A large-scale view of oceanic variability from 2007 to 2015 in the global high resolution monitoring and forecasting system at Mercator Océan
|Author(s)||Gasparin Florent1, Greiner Eric2, Lellouche Jean-Michel1, Legalloudec Olivier1, Garric Gilles1, Drillet Yann1, Bourdalle-Badie Romain1, Le Traon Pierre-Yves1, 3, Remy Elisabeth1, Drevillon Marie1|
|Affiliation(s)||1 : Mercator Ocean Int, 10 Rue Hermes, F-31520 Ramonville St Agne, France.
2 : CLS, 11 Rue Hermes, F-31520 Ramonville St Agne, France.

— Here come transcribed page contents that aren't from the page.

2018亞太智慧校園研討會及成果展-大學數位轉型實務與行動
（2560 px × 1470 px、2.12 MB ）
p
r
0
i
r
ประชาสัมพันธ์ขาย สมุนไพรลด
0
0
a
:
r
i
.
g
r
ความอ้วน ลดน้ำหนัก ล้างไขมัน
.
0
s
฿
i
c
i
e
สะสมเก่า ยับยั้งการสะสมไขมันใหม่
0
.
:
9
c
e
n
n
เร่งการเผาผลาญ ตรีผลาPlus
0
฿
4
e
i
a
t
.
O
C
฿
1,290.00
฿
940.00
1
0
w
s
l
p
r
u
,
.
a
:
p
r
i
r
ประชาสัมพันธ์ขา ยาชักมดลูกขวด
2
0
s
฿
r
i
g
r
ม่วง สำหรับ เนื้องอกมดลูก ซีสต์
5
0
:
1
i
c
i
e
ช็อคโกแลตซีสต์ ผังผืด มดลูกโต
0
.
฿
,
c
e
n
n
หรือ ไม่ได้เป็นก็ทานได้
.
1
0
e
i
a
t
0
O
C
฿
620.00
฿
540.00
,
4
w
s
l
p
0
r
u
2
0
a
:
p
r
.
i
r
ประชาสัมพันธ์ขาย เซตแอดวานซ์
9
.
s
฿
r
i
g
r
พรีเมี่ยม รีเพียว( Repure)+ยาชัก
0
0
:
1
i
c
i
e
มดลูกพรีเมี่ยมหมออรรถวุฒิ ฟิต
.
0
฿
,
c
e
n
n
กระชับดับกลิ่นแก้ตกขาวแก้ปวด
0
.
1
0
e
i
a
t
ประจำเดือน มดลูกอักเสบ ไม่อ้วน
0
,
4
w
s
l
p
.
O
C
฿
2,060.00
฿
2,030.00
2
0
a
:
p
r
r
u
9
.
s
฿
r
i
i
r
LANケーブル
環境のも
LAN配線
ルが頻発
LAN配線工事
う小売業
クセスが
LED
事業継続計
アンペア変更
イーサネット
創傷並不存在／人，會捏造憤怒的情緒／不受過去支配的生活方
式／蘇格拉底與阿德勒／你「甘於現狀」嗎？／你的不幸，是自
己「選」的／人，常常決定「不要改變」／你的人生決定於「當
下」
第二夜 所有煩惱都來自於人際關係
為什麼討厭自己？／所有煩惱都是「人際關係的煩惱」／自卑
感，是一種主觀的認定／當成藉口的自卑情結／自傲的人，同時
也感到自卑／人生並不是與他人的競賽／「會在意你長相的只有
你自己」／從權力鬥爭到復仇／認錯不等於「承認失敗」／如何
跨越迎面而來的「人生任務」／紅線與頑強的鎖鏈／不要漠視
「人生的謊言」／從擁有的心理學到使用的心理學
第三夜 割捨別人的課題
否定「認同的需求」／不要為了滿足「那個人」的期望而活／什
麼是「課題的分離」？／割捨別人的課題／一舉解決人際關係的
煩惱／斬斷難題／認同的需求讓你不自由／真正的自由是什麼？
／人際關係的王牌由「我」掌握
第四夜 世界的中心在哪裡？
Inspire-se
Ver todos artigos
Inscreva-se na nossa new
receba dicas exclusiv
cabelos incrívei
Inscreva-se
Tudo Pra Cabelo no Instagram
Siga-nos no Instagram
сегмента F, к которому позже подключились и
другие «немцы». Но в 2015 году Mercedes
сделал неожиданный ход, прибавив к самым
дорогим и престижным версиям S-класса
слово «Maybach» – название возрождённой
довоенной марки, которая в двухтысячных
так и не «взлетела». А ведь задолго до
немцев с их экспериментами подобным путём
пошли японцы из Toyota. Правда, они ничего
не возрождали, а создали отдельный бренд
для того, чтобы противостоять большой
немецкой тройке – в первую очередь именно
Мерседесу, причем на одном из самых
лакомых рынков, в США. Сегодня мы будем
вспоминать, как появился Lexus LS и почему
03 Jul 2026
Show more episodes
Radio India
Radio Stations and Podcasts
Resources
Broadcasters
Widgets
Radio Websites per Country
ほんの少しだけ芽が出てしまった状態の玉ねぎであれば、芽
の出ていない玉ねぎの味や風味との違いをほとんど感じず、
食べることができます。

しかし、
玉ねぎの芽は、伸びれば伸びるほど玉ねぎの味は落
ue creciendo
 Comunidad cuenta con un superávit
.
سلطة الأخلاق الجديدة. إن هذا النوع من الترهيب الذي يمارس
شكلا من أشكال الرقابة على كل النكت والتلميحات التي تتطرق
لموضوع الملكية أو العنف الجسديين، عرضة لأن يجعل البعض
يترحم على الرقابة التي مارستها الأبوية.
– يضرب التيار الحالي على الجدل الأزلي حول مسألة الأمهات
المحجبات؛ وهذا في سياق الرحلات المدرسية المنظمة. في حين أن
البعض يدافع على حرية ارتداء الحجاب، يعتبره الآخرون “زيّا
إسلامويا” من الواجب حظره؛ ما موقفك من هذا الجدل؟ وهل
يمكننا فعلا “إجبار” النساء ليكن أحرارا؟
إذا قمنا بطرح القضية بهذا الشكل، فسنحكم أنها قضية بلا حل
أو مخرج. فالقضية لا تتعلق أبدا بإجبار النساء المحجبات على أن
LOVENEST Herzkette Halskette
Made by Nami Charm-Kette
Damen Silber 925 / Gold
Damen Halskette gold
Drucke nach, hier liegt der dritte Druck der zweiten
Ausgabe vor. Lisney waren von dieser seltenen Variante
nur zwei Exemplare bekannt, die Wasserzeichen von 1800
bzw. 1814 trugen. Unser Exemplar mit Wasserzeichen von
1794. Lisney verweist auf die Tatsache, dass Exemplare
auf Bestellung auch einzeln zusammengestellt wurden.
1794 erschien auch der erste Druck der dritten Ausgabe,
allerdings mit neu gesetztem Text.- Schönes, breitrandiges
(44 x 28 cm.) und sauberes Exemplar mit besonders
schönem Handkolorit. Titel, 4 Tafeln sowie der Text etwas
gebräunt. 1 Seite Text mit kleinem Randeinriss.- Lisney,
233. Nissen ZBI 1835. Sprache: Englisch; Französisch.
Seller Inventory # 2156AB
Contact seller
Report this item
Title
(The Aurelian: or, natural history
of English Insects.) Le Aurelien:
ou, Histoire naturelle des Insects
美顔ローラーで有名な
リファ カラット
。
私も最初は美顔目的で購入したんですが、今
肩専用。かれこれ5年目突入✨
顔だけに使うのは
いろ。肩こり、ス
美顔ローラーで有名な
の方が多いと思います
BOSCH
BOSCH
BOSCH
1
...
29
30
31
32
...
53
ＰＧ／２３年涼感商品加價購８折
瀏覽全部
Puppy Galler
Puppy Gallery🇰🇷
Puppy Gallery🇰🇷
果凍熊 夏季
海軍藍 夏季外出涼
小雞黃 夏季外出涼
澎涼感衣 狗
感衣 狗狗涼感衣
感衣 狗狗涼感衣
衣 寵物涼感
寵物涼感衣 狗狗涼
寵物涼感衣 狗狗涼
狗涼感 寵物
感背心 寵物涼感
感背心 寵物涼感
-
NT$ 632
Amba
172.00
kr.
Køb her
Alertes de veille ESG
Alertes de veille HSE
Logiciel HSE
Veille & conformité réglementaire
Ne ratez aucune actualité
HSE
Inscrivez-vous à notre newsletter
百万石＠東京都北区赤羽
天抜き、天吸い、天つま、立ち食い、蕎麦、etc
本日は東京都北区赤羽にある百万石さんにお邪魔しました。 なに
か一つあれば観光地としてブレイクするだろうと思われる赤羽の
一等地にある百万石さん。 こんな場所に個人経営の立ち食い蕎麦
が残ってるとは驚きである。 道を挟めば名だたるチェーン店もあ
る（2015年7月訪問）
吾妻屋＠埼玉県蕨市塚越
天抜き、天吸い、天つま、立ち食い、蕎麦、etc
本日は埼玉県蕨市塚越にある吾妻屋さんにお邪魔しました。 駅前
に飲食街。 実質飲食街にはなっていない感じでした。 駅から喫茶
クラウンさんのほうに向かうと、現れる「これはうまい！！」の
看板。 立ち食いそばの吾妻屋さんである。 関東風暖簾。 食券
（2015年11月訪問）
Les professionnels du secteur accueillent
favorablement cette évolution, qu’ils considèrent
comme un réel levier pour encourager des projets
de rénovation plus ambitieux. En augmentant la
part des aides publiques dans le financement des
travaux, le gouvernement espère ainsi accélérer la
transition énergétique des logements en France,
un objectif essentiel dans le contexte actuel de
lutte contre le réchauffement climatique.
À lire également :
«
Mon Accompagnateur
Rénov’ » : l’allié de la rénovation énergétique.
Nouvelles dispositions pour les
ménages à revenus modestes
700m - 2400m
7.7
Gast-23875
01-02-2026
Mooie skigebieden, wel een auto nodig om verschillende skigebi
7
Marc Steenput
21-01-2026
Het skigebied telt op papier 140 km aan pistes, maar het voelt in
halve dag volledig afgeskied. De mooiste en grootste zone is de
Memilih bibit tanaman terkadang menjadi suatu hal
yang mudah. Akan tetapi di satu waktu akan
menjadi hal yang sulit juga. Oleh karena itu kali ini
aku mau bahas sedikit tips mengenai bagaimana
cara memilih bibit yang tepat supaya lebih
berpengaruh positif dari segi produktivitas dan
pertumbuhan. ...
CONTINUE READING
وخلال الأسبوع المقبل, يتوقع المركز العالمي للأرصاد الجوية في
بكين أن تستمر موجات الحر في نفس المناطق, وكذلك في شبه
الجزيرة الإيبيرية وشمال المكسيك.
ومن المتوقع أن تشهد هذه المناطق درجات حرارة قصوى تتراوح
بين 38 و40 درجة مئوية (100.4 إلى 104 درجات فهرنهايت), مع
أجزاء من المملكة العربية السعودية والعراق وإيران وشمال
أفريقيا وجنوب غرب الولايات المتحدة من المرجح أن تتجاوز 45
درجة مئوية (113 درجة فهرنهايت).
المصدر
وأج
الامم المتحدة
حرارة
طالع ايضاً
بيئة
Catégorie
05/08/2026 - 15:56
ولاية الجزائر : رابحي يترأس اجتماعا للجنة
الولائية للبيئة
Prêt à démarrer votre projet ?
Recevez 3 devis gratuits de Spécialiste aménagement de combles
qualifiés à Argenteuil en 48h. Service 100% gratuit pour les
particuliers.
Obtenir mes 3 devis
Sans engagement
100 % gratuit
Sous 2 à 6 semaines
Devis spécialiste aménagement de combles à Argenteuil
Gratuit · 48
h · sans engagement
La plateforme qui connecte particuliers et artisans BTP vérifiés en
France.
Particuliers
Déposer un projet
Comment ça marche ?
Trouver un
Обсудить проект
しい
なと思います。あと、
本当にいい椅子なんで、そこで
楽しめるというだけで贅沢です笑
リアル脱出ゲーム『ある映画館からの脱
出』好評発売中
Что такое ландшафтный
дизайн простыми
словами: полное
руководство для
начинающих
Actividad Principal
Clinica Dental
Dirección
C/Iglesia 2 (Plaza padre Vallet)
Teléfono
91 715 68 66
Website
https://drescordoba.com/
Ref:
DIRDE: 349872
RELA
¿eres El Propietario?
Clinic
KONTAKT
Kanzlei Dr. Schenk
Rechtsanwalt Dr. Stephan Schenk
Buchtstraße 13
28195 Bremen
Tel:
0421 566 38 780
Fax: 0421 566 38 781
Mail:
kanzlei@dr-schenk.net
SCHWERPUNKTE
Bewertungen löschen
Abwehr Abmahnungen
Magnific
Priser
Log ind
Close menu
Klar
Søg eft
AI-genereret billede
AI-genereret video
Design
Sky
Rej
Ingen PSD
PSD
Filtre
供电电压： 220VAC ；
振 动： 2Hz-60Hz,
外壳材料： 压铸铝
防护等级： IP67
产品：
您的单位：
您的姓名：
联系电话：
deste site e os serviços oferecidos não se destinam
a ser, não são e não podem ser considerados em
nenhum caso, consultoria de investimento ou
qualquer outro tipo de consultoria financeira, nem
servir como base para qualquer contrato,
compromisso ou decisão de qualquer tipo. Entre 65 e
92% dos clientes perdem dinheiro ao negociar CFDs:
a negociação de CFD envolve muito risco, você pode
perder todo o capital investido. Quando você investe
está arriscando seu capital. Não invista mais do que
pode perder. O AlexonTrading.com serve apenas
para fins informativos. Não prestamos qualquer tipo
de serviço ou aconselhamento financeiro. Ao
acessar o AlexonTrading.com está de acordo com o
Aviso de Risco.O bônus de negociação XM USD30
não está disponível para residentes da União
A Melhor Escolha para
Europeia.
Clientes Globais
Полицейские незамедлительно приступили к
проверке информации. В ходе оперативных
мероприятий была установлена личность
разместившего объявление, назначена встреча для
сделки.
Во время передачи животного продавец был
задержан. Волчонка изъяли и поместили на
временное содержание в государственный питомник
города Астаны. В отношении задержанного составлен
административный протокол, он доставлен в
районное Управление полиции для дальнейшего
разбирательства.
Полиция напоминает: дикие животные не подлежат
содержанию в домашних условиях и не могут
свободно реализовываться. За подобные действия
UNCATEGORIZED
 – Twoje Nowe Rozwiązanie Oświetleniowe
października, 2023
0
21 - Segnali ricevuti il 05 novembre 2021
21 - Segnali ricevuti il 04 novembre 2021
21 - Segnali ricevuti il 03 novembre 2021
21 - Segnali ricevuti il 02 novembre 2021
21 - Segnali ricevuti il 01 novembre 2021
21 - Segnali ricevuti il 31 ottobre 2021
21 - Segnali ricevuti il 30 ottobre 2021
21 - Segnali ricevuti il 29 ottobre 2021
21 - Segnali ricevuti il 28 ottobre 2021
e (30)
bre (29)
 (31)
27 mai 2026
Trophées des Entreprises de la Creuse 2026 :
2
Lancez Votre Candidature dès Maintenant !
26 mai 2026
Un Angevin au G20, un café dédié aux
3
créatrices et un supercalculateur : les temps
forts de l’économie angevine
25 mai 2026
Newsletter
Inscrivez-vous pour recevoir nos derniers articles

3 : Ifremer, F-29280 Plouzane, France.
|Source||Journal Of Marine Systems (0924-7963) (Elsevier Science Bv), 2018-11 , Vol. 187 , P. 260-276|
|WOS© Times Cited||12|
|Keyword(s)||Global ocean monitoring and forecasting system, Climate variability, System evaluation/qualification, Global ocean observing system|
The global high resolution monitoring and forecasting system PSY4 at Mercator Océan, initialized in October 2006, has achieved 11 years of global ocean state estimation. Based on the NEMO global 1/12° configuration, PSY4 includes data assimilation of satellite and multi-instrument in situ observations. In parallel to this monitoring system, a twin-free simulation (with no assimilation) has been performed for the period 2007-2015. In this study, monthly-averaged fields of both ocean state estimates are compared with observation products for the period 2007-2015, to examine the consistency of PSY4 fields with related observations for representing large-scale variability and to provide a baseline that is mainly focused on in situ comparisons for validation/qualification of on-going system developments. Observations play a major role in correctly positioning the main energetic structures, both in space and time. In addition, data assimilation appears to overcome the other deficiencies of models by reducing SST bias in upwelling regions and by increasing the thermocline gradient in the tropics. Generally, the amplitude of the total-resolved variability in both PSY4 estimates is consistent with observation data sets. Annual cycle and longer-term variability in temperature, salinity and sea surface height are significantly improved with data assimilation, but some progress is still needed to better represent the amplitude of changes of ocean heat and freshwater contents on long timescales. Finally, the PSY4 system’s ability to capture the large scale variability is further investigated by using as a case study the northward pathways of El Niño anomalies in the tropical North Pacific in 2014 and 2015 in order to illustrate how such systems can be used to answer relevant scientific questions.